ARTICLE:
___

Open code & collaboration
Last updated on 2024-10-24 | Edit this page
Overview
Questions
- How do I ensure my code is citable?
- How do we track issues with code in GitHub?
- How can we ensure that multiple developers can work on the same files simultaneously?
Objectives
After completing this episode, participants should be able to:
- Understand how to archive code to Zenodo and create a digital object identifier (DOI) for a software project (and include that info in CITATION.cff).
- Understand how to track issues with code in GitHub.
- Understand how to use Git branches for working on code in parallel and how to merge code back using pull requests.
- Apply issue tracking, branching and pull requests together to fix bugs while allowing other developers to work on the same code.
Sharing code openly promotes collaboration, transparency, and innovation by allowing others to review, use, and improve the code. It fosters knowledge exchange, accelerates scientific progress, and enhances the reproducibility of research. Additionally, open sharing encourages community contributions and can lead to better-maintained, more reliable software.
Adding a license and other metadata to our code (covered in the previous episode) are the first steps towards sharing the code publicly. There are several other important steps to consider which we will cover here.

___

COLLECTED DATA:
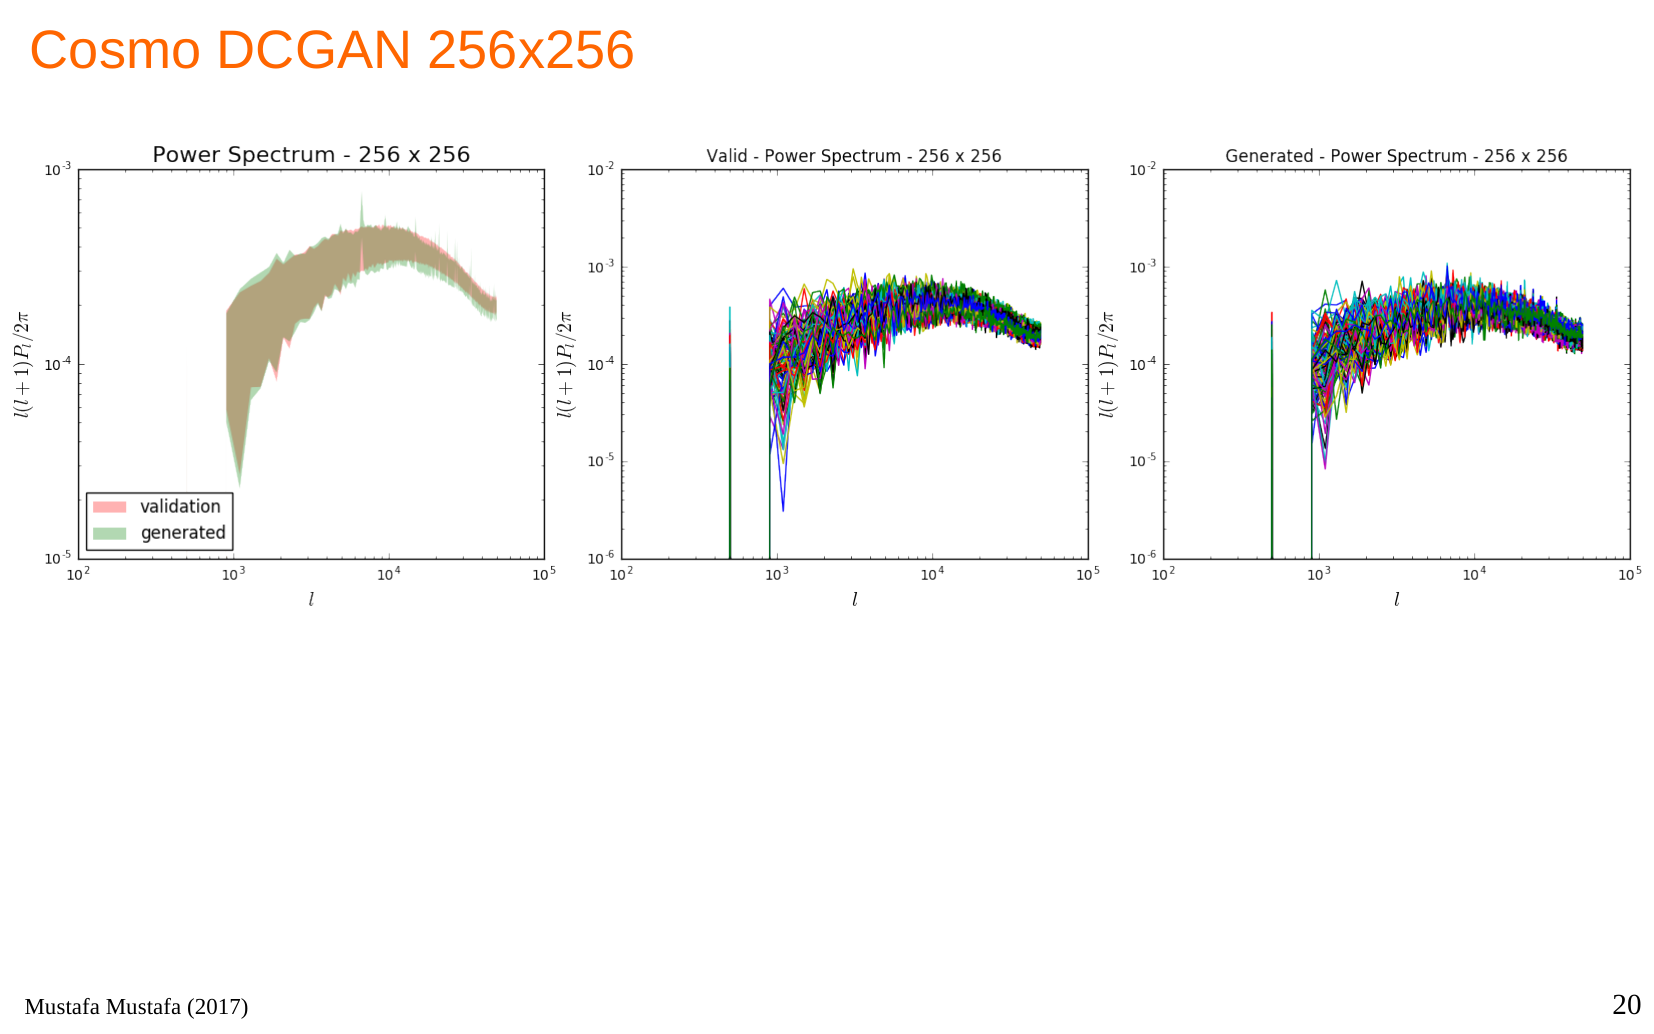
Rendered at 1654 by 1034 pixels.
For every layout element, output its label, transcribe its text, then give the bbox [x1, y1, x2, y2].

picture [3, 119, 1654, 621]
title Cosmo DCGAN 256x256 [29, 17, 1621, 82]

___

OBJECTIVES:
[1] In the lesson on open code and collaboration, which service is used to archive code and create a DOI for a software project?
[2] Translate this sentence from the lesson on open code and collaboration into Spanish: "Sharing code openly promotes collaboration, transparency, and innovation by allowing others to review, use, and improve the code."
[3] Carry on writing the lesson on open code and collaboration, starting after its last sentence.

THE RESULTS:
[1] Zenodo.

[2] Compartir el código de forma abierta fomenta la colaboración, la transparencia y la innovación al permitir que otras personas revisen, usen y mejoren el código.

[3]
Sharing code to encourage collaboration
Making the code public
By default repositories created on GitHub are private and only their creator can see them. Since we added an open source license to our repository we probably want to make sure people can actually access it.
To make your repository public, if it is not already, go to your
repository on GitHub and click on the Settings
link near
the top right corner. Then scroll down to the bottom of the page and the
“Danger Zone” settings. Click on “Change Visibility” and you should see
a message saying “Change to public”. If it says “Change to private” then
the repository is already public. You will then be asked to confirm that
you indeed want to make the repository public and agree to the warning
that the code will now be publicly visible. As a security measure, you
will then have to put in your GitHub password.
Transferring to an organisation
Currently our repository is under the GitHub “namespace” of our individual user. This is OK for individual projects where we are the sole or at least the main code author, but for bigger and more complex projects it is common to use a GitHub organisation named after our project. If we are a member of an organisation and have the appropriate permissions then we can transfer a repository from our personal namespace to the organisation’s. This can be done with another option in the “Danger Zone” settings, the “Transfer ownership” button. Pressing this will then prompt us as to which organisation we want to transfer the repository to.
Archiving code to Zenodo and obtaining a DOI
Zenodo is a data archive run by CERN. Anybody can upload datasets up to 50GB to it and receive a Digital Object Identifier (DOI). Zenodo’s definition of a dataset is quite broad and can include code - which gives us a way to obtain a DOI for our software.
Let us now look into how we can archive a GitHub repository to Zenodo. Note that, instead of using the real Zenodo website, we will practice with Zenodo Sandbox.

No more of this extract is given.